ЗАДАНИЯ
(a) Определите, согласуются ли с текстом о собрании в Мантуе утверждения (i), (ii) и (iii). На каждое ответьте «да» или «нет» и дословно приведите слова текста, которые это решают.
(i) Юлий II предпочел бы, чтобы ассамблея прошла в Риме.
(ii) Своим представителем Юлий II отправил Массимилиано Сфорца.
(iii) Изабелла д’Эсте принимала ассамблею у себя.
(b) Продолжите текст о собрании в Мантуе, начав сразу после его последнего предложения.

ИСХОДНЫЙ ТЕКСТ

• • • •

Выбор Мантуи для проведения этого собрания рассердил Юлия II, который предпочел бы, чтобы ассамблея прошла в Риме и он мог бы на ней главенствовать. Он делегирует в качестве своего представителя Джулиано Медичи, снабдив его подобающими инструкциями. Мантуя же была благосклонна к клану, который мог спасти Феррару.
Изабелла д’Эсте принимала ассамблею у себя как государыня. Она использовала все свое очарование и весьма доступные прелести своих фрейлин — настоящего женского батальона, — свой ум и политическое чутье, чтобы помочь юному племяннику Массимилиано Сфорца (сыну покойной сестры Беатрисы и Лодовико Моро, сгинувшего в зловещем донжоне замка Лош) добиться герцогства Миланского, которое император и король Испании желали заполучить для своего внука Карла (будущего императора Карла V).

• • • •

ИСХОДНЫЕ ДАННЫЕ
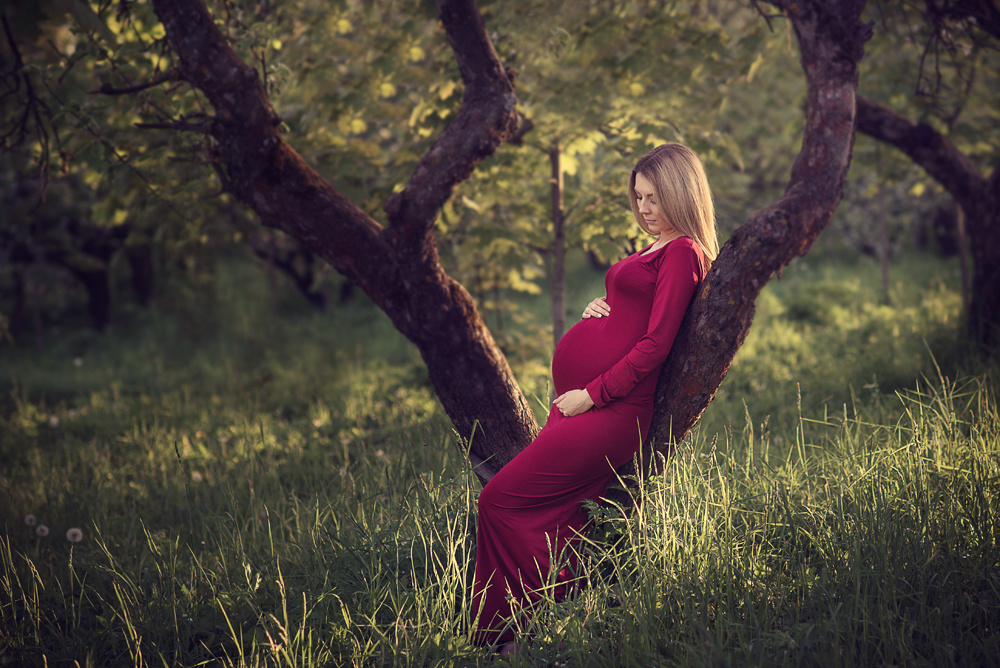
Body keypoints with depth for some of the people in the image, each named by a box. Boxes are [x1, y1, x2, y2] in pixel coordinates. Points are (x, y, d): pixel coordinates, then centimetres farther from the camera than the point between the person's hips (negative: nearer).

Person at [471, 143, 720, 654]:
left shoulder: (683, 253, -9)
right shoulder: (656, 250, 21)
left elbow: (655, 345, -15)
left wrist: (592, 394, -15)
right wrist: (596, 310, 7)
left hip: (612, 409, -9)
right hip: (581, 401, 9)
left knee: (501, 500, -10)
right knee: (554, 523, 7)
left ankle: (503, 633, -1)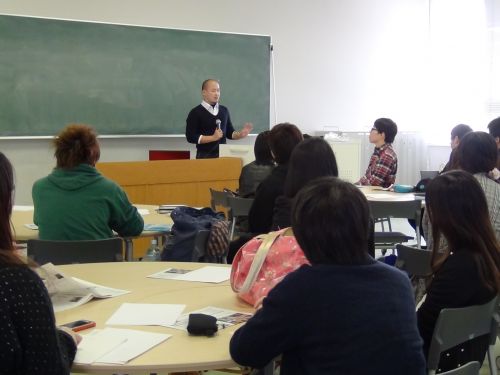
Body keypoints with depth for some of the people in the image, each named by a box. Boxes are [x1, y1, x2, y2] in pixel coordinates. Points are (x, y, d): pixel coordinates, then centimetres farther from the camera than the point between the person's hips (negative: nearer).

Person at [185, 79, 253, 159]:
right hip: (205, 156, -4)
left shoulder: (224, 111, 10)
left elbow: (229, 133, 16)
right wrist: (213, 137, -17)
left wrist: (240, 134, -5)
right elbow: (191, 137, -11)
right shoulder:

• • • •

ОТВЕТЫ
(a)
(i) Да: «предпочел бы, чтобы ассамблея прошла в Риме».
(ii) Нет: «Он делегирует в качестве своего представителя Джулиано Медичи».
(iii) Да: «Изабелла д’Эсте принимала ассамблею у себя как государыня».

(b)
А вот флорентийцев не защищал никто. Их судьба была решена заранее и единогласно. Кардинал Джованни Содерини, несчастный представитель Флоренции (отметим отсутствие на лиге Макиавелли), должен был сообщить Синьории и ее гонфалоньеру, что Священная лига требует восстановить власть Медичи и что в случае неповиновения готова прибегнуть к силе.
Во Флоренции тешили себя надеждой, что папа никогда не осмелится на такую крайность и что натянутые отношения с Испанией не позволят ему пойти на это. Здесь отказывались поверить в реальность угрозы, хотя знали, что армия вице-короля Неаполитанского Рамона Кардоны уже выступила в поход. И только когда она оказалась на расстоянии не более дня пути от границы Тосканы, во Флоренции наконец поверили в неотвратимость происходящего, но было уже слишком поздно, чтобы помешать врагу перейти через горы.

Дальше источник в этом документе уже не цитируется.